Дело в том, что на острове Свеаборг, где находилась база Балтийского флота, произошло восстание матросов и части присоединившихся позже рабочих, решительно подавленное военными. Этот финский «Броненосец Потемкин» спровоцировал в Гельсингфорсе целый ряд арестов. Шурочка, да и все вокруг полагали, что Андреев «вовремя убрался» из Финляндии, где вполне вероятно угодил бы в тюрьму. Да и сам писатель беспокоился: «…неизвестно, посадили бы мою персону в узилище или нет, скорее даже не посадили бы, — но во всяком случае, держали бы ее в постоянном напряжении»[267]. Путешествуя по Швеции и Норвегии, беглец ожидал, пока беременная Шурочка и трехлетний Диди, собрав пожитки, морем доберутся до Стокгольма.

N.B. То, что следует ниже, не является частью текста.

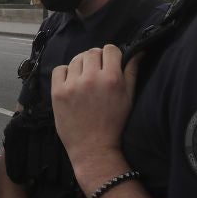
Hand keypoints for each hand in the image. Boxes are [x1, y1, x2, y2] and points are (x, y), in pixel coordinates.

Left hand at [50, 45, 140, 182]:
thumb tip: (138, 52)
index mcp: (112, 79)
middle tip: (97, 73)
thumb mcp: (128, 98)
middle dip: (96, 59)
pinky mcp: (58, 92)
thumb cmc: (114, 124)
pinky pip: (59, 69)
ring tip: (84, 80)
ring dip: (81, 66)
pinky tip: (71, 83)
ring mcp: (73, 85)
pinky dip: (65, 73)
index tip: (110, 64)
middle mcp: (92, 78)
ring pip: (76, 59)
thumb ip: (132, 72)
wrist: (93, 148)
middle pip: (92, 52)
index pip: (110, 49)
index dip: (111, 55)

«Итак — мы в Берлине, — сообщает Андреев Пятницкому в начале октября. — Это совсем не хорошо, но, во всяком случае, неизмеримо лучше, чем в Гельсингфорсе. Первое — Шура, для которой удобнее здесь производить на свет нового Андреева, чем в милом, но бестолковом Гельсинки. И в случае каких-нибудь осложнений здесь скорее найдется надлежащая помощь врачей, и знаменитых здесь достаточно». Увы, злокозненная судьба очень скоро напомнит ему, что все человеческие расчеты — тщетны: немецкая медицина так и не смогла спасти Шурочку.
На этот раз Андреевы поселились в Грюневальде — название этому району Берлина дал огромный лесной массив, излюбленное место отдыха местных жителей во все времена. «Я не хочу бранить прекрасный город, который делает все, чтобы притвориться немного лесом, немного садом. Я видел внутри его огромный тенистый парк, в котором на озерцах плавают даже в лодках; и эти газоны, и эти бульвары, и цветники…» — в посвященном уже мертвой Александре Михайловне рассказе «Проклятие зверя», где в некой сновидческой форме отражаются блуждания Его и Ее в огромном — как сказали бы теперь — мегаполисе, роль грюневальдского леса огромна: именно там герой и его Возлюбленная объясняются друг другу в любви, а их подслушивает некий господин с тростью.